Segundo o Departamento Econômico da FAEP, com base na Bolsa de Chicago, o mês de maio registrou desvalorização de 21% nos preços da soja em grão, voltando aos patamares de fevereiro. A desvalorização acumulada em maio somou 220 pontos, ou US$ 4,85/saca.
Análises diárias da FNP confirmam o recuo dos preços. Outra característica do mercado, segundo operadores da BM&F, é a rápida gangorra, movida pelas previsões do tempo. As boas condições do clima, no final da semana passada, para plantio da safra norte-americana, derrubaram os preços na Bolsa. Mas, na quarta-feira, a queda de temperatura - que poderia retardar ou comprometer a germinação -, foi suficiente para elevar os preços dos contratos de entrega em julho.
No mercado interno as negociações permaneceram praticamente travadas em função da falta de interesse pela fixação por parte dos produtores nos níveis de preços recebidos, apenas com alguns poucos negócios realizados de pequenos lotes.
A médio prazo, a economista Gilda Bozza Borges, do Departamento Econômico da FAEP, aponta, entre outros, os seguintes fatores básicos que derrubaram os preços da soja:
n Situação favorável ao plantio de soja nos Estados Unidos,
n Boatos da redução da demanda chinesa para o segundo semestre,
n Estratégia dos fundos de investimentos (em 1º de abril as posições compradas totalizavam 90 mil contratos, em 1º de junho, somam 42 mil contratos).
De acordo com França Júnior, analista de Safras & Mercados, as previsões para 2004 e 2005 se deparam com este cenário: 1) Aumento das tensões no Oriente Médio e sem perspectiva de soluções visíveis para os conflitos, 2) Alta recorde nos preços do petróleo por causa da preocupação com o abastecimento pela crise política na maior região produtora. E, em parte pelo aumento do consumo provocado pelo aumento da atividade econômica, 3) Expectativa de aumento na taxa básica de juros nos EUA e seus desdobramentos sobre as economias dos países em desenvolvimento, 4) Alta produção na América do Sul para 2003/04, entre 89/90 milhões de toneladas, 5) Aumento da área cultivada nos EUA em 2004 entre 2,5 e 3,0%. Se confirmada, traria a safra finalmente para a casa dos 80/81 milhões de toneladas, 6) Efeito apenas moderado e transitório da gripe aviária sobre o consumo de farelo de soja, 7) Confirmação de cenários otimistas para a economia mundial e asiática.

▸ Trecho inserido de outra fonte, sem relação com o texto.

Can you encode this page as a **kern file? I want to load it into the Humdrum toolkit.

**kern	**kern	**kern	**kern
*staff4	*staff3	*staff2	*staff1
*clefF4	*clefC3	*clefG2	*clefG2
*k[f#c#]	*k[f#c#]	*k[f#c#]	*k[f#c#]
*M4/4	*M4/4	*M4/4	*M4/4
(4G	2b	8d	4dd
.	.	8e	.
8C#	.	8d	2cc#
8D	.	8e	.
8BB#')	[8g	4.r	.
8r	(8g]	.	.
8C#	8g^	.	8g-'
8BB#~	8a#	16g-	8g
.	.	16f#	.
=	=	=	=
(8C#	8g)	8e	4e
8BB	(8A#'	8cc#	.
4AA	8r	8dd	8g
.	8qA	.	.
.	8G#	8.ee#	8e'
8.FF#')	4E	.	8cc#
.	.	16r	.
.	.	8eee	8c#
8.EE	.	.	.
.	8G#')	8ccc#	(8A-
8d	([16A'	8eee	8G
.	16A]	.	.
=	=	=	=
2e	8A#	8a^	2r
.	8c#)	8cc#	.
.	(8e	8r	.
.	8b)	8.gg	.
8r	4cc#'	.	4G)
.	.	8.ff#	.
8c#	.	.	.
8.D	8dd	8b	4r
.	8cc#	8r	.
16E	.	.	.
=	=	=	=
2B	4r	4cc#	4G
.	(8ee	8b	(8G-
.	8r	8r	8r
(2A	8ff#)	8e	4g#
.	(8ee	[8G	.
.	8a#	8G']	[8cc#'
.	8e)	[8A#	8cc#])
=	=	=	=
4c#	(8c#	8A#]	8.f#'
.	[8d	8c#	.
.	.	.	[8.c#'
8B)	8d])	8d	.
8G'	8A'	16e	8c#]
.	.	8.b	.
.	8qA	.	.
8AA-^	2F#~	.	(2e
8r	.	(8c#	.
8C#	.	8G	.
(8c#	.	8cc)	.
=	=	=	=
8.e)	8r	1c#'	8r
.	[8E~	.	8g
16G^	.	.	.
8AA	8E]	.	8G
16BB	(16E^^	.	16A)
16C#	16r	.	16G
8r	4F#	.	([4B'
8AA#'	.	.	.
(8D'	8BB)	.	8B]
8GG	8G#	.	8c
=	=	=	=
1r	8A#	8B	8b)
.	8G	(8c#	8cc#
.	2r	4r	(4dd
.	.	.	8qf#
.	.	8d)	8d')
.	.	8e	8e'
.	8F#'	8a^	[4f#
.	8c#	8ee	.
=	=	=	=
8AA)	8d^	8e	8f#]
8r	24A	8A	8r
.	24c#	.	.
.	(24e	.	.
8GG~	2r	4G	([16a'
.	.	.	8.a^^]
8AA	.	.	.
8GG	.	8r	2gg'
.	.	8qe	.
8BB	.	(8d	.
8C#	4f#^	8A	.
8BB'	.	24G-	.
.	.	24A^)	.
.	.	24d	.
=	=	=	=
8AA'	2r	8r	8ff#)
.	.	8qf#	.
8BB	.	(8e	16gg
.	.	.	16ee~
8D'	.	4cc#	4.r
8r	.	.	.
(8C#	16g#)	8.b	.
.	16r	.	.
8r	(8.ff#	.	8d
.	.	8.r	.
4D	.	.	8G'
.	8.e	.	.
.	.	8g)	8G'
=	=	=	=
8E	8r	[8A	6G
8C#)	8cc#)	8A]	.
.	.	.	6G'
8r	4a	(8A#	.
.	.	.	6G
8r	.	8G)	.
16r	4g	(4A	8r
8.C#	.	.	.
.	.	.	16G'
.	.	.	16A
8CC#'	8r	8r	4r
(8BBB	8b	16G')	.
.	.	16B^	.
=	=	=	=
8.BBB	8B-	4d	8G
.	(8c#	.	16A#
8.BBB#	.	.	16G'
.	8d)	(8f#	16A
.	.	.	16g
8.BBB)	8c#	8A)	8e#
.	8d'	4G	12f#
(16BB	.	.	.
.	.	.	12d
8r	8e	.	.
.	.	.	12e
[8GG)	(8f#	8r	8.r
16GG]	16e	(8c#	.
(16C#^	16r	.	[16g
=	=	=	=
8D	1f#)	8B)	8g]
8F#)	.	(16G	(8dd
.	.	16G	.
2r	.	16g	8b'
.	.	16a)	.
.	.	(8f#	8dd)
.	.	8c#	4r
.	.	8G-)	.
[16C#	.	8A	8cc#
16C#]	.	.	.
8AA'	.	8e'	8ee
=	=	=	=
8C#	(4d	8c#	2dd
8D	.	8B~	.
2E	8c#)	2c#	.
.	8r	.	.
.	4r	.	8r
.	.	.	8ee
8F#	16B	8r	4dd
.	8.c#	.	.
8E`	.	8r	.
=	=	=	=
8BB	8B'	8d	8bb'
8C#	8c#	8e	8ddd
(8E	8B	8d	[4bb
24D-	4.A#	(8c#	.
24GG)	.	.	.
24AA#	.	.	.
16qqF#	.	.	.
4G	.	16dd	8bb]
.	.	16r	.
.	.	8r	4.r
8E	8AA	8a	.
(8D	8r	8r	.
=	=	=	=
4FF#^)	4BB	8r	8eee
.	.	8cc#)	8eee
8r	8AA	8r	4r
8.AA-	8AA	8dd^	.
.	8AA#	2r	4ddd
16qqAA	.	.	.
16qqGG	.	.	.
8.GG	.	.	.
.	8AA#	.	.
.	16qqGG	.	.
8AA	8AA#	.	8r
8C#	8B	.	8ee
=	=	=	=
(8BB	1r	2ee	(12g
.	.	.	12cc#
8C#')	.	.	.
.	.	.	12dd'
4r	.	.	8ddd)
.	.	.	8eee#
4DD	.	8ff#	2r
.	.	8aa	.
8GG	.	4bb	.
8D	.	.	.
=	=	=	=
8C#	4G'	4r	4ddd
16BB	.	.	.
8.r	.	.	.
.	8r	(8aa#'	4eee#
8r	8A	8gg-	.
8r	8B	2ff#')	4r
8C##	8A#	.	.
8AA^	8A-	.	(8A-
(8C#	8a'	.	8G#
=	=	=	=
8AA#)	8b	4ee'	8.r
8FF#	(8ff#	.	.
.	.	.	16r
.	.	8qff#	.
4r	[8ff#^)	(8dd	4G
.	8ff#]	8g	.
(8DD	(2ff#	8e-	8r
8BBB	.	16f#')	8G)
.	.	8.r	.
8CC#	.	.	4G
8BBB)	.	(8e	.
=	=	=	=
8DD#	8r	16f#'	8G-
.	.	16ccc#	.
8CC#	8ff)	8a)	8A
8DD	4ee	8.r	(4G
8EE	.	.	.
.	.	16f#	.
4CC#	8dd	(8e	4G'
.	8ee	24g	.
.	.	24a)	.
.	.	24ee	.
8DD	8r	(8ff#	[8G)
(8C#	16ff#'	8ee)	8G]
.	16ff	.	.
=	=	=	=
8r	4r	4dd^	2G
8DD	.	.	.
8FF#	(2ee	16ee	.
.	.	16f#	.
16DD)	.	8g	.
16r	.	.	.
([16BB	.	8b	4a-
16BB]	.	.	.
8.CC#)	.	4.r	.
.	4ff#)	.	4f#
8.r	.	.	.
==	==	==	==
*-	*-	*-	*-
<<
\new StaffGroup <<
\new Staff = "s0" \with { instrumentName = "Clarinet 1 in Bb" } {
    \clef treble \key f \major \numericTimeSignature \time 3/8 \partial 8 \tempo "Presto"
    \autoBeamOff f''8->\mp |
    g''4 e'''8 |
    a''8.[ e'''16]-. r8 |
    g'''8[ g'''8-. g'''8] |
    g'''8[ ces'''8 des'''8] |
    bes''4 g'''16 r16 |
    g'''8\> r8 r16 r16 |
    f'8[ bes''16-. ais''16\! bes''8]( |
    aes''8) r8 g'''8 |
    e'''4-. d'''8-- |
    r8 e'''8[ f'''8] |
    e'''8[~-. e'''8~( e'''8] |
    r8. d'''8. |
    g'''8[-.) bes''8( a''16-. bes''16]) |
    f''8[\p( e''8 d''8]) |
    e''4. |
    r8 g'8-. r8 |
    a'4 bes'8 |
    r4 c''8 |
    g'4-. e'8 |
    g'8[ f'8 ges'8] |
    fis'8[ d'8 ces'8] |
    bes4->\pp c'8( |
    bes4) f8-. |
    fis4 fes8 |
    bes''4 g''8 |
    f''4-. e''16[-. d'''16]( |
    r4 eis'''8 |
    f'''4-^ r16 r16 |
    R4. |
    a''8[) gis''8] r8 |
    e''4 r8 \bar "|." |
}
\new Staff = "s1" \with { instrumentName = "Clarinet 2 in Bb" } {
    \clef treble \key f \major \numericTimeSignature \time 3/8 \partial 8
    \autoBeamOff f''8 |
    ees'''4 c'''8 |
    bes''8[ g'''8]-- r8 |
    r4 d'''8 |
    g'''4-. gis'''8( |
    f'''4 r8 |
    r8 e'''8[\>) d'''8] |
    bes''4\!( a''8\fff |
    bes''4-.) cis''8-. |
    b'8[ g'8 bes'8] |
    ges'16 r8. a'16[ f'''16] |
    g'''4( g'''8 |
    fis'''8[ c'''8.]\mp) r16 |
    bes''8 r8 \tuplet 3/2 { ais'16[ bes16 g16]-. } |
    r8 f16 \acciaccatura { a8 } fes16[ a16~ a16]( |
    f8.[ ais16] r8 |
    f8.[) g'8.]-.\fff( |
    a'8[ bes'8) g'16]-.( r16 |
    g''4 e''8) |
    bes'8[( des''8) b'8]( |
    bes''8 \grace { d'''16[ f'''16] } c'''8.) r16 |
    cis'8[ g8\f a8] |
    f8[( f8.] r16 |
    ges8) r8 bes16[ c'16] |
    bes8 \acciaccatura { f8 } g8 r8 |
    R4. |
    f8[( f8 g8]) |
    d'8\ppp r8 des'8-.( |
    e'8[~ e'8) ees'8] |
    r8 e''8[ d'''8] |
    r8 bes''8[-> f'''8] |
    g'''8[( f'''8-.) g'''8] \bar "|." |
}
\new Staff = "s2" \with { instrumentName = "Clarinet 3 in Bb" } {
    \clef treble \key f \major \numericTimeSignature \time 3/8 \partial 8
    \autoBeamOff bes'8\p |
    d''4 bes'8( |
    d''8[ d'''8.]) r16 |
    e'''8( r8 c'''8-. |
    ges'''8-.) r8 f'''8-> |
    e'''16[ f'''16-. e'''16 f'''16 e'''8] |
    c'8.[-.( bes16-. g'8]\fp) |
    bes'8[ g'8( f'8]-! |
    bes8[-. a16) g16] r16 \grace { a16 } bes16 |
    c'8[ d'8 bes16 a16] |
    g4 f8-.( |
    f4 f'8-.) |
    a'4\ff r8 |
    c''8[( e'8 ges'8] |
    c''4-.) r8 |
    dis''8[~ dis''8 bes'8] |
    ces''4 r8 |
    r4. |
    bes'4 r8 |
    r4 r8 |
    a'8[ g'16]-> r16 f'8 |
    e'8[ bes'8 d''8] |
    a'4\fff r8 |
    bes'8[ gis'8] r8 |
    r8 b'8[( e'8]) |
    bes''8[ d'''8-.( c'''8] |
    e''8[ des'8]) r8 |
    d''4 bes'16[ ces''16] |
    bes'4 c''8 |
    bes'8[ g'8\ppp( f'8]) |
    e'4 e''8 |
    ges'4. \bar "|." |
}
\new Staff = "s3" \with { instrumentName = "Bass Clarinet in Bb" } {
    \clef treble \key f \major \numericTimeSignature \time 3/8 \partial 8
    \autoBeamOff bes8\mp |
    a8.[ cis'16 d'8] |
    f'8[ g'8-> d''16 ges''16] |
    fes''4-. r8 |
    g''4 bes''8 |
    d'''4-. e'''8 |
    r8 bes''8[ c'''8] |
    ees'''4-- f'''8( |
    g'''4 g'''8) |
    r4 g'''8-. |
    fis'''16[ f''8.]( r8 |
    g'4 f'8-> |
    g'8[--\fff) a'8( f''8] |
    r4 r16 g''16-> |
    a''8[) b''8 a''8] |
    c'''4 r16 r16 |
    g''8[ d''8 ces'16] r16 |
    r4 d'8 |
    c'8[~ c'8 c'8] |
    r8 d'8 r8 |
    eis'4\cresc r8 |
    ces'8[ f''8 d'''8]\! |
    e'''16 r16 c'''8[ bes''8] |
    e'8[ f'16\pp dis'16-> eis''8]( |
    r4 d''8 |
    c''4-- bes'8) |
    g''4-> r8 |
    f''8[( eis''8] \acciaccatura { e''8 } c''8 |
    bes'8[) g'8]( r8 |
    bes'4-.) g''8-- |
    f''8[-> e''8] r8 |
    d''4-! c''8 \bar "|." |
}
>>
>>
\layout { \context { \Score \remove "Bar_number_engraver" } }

A partir desse quadro global, Gilda Borges acredita em cotações na Bolsa de Chicago, para a média do semestre, entre US$ 20,06/saca e US$ 20,50/saca). Para o segundo semestre, previsão de média entre US$ 15,43/saca e US$ 16,75/saca). O valor médio de 10 anos corresponde a US$ 13,23/saca.
l Na quinta-feira, o Usda reduziu sua estimativa para a safra 2003/04 de 53,5 milhões para 52,6 milhões de toneladas. E previu que o Brasil vai colher um volume recorde de 66 milhões de t na safra 2004/05.